Data is distinct pieces of information, usually formatted in a special way. All software is
divided into two general categories: data and programs. Programs are collections of
instructions for manipulating data.
Data can exist in a variety of forms- as numbers or text on pieces of paper, as bits and bytes
stored in electronic memory, or as facts stored in a persons mind.
Strictly speaking, data is the plural or datum, a single piece of information. In practice,
however, people use data as both the singular and plural form of the word.
The term data is often used to distinguish binary machine- readable information from textual
human- readable information. For example, some applications make a distinction between
data files (files that contain binary data) and text files (files that contain ASCII data).
In database management systems, data files are the files that store the database information,
whereas other files, such as index files and data dictionaries, store administrative information,
known as metadata.
For example: life insurance companies use certain data, such as sex, age and health to make
their insurance rates applicable to each individual.
What is INFORMATION?
It is the answer to a question of some kind.

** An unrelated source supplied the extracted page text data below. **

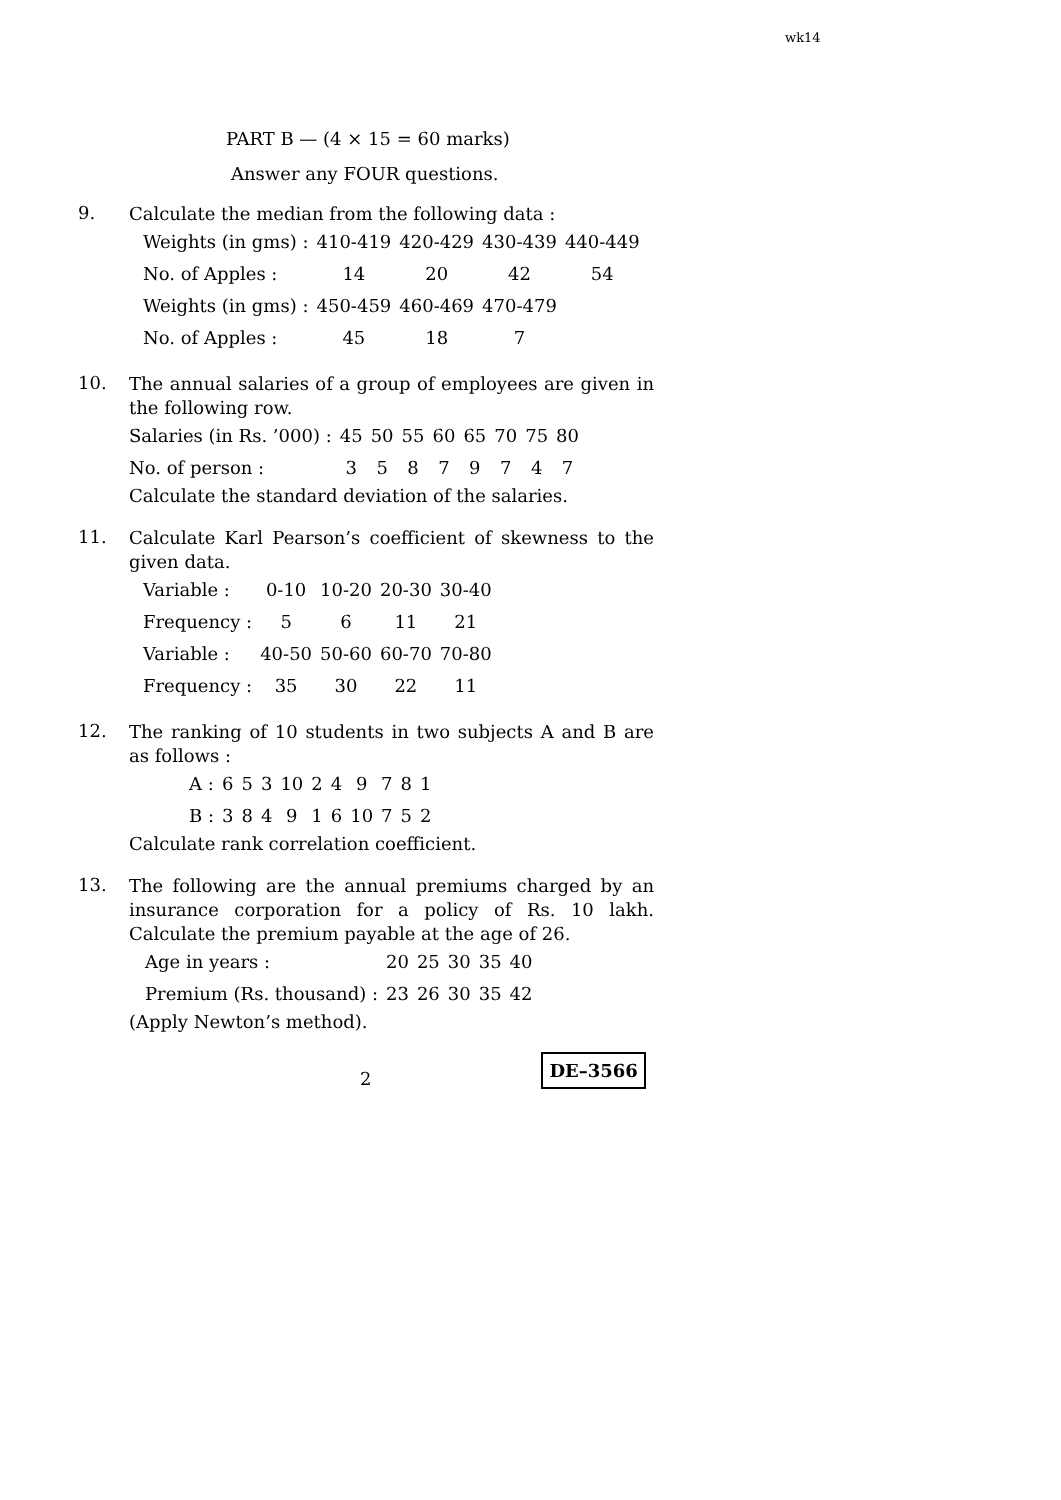wk14
PART B — (4 × 15 = 60 marks)
Answer any FOUR questions.
9.
Calculate the median from the following data :
| Weights (in gms) : | 410-419 | 420-429 | 430-439 | 440-449 |
| No. of Apples : | 14 | 20 | 42 | 54 |
| Weights (in gms) : | 450-459 | 460-469 | 470-479 | |
| No. of Apples : | 45 | 18 | 7 | |
10.
The annual salaries of a group of employees are given in the following row.
| Salaries (in Rs. ’000) : | 45 | 50 | 55 | 60 | 65 | 70 | 75 | 80 |
| No. of person : | 3 | 5 | 8 | 7 | 9 | 7 | 4 | 7 |
Calculate the standard deviation of the salaries.
11.
Calculate Karl Pearson’s coefficient of skewness to the given data.
| Variable : | 0-10 | 10-20 | 20-30 | 30-40 |
| Frequency : | 5 | 6 | 11 | 21 |
| Variable : | 40-50 | 50-60 | 60-70 | 70-80 |
| Frequency : | 35 | 30 | 22 | 11 |
12.
The ranking of 10 students in two subjects A and B are as follows :
| A : | 6 | 5 | 3 | 10 | 2 | 4 | 9 | 7 | 8 | 1 |
| B : | 3 | 8 | 4 | 9 | 1 | 6 | 10 | 7 | 5 | 2 |
Calculate rank correlation coefficient.
13.
The following are the annual premiums charged by an insurance corporation for a policy of Rs. 10 lakh. Calculate the premium payable at the age of 26.
| Age in years : | 20 | 25 | 30 | 35 | 40 |
| Premium (Rs. thousand) : | 23 | 26 | 30 | 35 | 42 |
(Apply Newton’s method).
2
DE–3566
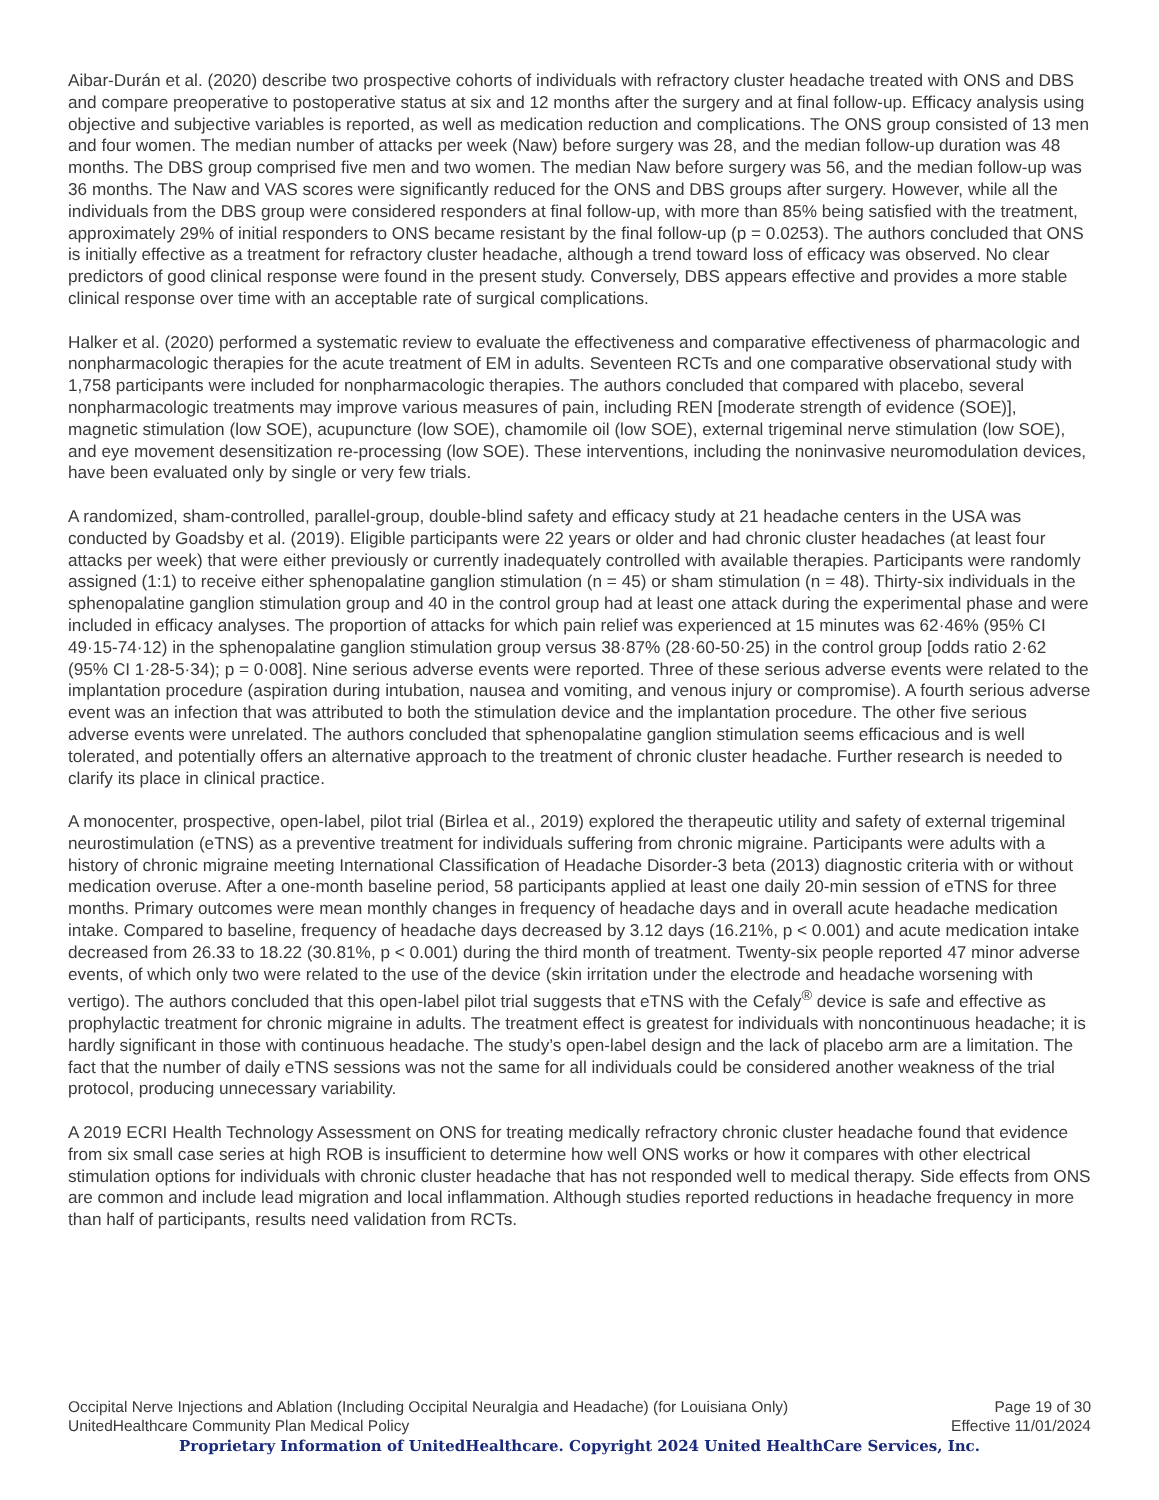Aibar-Durán et al. (2020) describe two prospective cohorts of individuals with refractory cluster headache treated with ONS and DBS and compare preoperative to postoperative status at six and 12 months after the surgery and at final follow-up. Efficacy analysis using objective and subjective variables is reported, as well as medication reduction and complications. The ONS group consisted of 13 men and four women. The median number of attacks per week (Naw) before surgery was 28, and the median follow-up duration was 48 months. The DBS group comprised five men and two women. The median Naw before surgery was 56, and the median follow-up was 36 months. The Naw and VAS scores were significantly reduced for the ONS and DBS groups after surgery. However, while all the individuals from the DBS group were considered responders at final follow-up, with more than 85% being satisfied with the treatment, approximately 29% of initial responders to ONS became resistant by the final follow-up (p = 0.0253). The authors concluded that ONS is initially effective as a treatment for refractory cluster headache, although a trend toward loss of efficacy was observed. No clear predictors of good clinical response were found in the present study. Conversely, DBS appears effective and provides a more stable clinical response over time with an acceptable rate of surgical complications.
Halker et al. (2020) performed a systematic review to evaluate the effectiveness and comparative effectiveness of pharmacologic and nonpharmacologic therapies for the acute treatment of EM in adults. Seventeen RCTs and one comparative observational study with 1,758 participants were included for nonpharmacologic therapies. The authors concluded that compared with placebo, several nonpharmacologic treatments may improve various measures of pain, including REN [moderate strength of evidence (SOE)], magnetic stimulation (low SOE), acupuncture (low SOE), chamomile oil (low SOE), external trigeminal nerve stimulation (low SOE), and eye movement desensitization re-processing (low SOE). These interventions, including the noninvasive neuromodulation devices, have been evaluated only by single or very few trials.
A randomized, sham-controlled, parallel-group, double-blind safety and efficacy study at 21 headache centers in the USA was conducted by Goadsby et al. (2019). Eligible participants were 22 years or older and had chronic cluster headaches (at least four attacks per week) that were either previously or currently inadequately controlled with available therapies. Participants were randomly assigned (1:1) to receive either sphenopalatine ganglion stimulation (n = 45) or sham stimulation (n = 48). Thirty-six individuals in the sphenopalatine ganglion stimulation group and 40 in the control group had at least one attack during the experimental phase and were included in efficacy analyses. The proportion of attacks for which pain relief was experienced at 15 minutes was 62·46% (95% CI 49·15-74·12) in the sphenopalatine ganglion stimulation group versus 38·87% (28·60-50·25) in the control group [odds ratio 2·62 (95% CI 1·28-5·34); p = 0·008]. Nine serious adverse events were reported. Three of these serious adverse events were related to the implantation procedure (aspiration during intubation, nausea and vomiting, and venous injury or compromise). A fourth serious adverse event was an infection that was attributed to both the stimulation device and the implantation procedure. The other five serious adverse events were unrelated. The authors concluded that sphenopalatine ganglion stimulation seems efficacious and is well tolerated, and potentially offers an alternative approach to the treatment of chronic cluster headache. Further research is needed to clarify its place in clinical practice.
A monocenter, prospective, open-label, pilot trial (Birlea et al., 2019) explored the therapeutic utility and safety of external trigeminal neurostimulation (eTNS) as a preventive treatment for individuals suffering from chronic migraine. Participants were adults with a history of chronic migraine meeting International Classification of Headache Disorder-3 beta (2013) diagnostic criteria with or without medication overuse. After a one-month baseline period, 58 participants applied at least one daily 20-min session of eTNS for three months. Primary outcomes were mean monthly changes in frequency of headache days and in overall acute headache medication intake. Compared to baseline, frequency of headache days decreased by 3.12 days (16.21%, p < 0.001) and acute medication intake decreased from 26.33 to 18.22 (30.81%, p < 0.001) during the third month of treatment. Twenty-six people reported 47 minor adverse events, of which only two were related to the use of the device (skin irritation under the electrode and headache worsening with vertigo). The authors concluded that this open-label pilot trial suggests that eTNS with the Cefaly<sup>®</sup> device is safe and effective as prophylactic treatment for chronic migraine in adults. The treatment effect is greatest for individuals with noncontinuous headache; it is hardly significant in those with continuous headache. The study’s open-label design and the lack of placebo arm are a limitation. The fact that the number of daily eTNS sessions was not the same for all individuals could be considered another weakness of the trial protocol, producing unnecessary variability.
A 2019 ECRI Health Technology Assessment on ONS for treating medically refractory chronic cluster headache found that evidence from six small case series at high ROB is insufficient to determine how well ONS works or how it compares with other electrical stimulation options for individuals with chronic cluster headache that has not responded well to medical therapy. Side effects from ONS are common and include lead migration and local inflammation. Although studies reported reductions in headache frequency in more than half of participants, results need validation from RCTs.
Occipital Nerve Injections and Ablation (Including Occipital Neuralgia and Headache) (for Louisiana Only) Page 19 of 30
UnitedHealthcare Community Plan Medical Policy Effective 11/01/2024
Proprietary Information of UnitedHealthcare. Copyright 2024 United HealthCare Services, Inc.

It is also that from which Data and knowledge can
be derived, as data represents values attributed to parameters, and knowledge signifies
understanding of real things or abstract concepts. As it regards data, the information's
existence is not necessarily coupled to an observer while in the case of knowledge, the
information requires a cognitive observer.
At its most fundamental, information is any propagation of cause and effect within a system.
Information is conveyed either as the content of a message or through direct or
indirect observation of something. That which is perceived can be construed as a message in
its own right, and in that sense, information is always conveyed as the content of a message.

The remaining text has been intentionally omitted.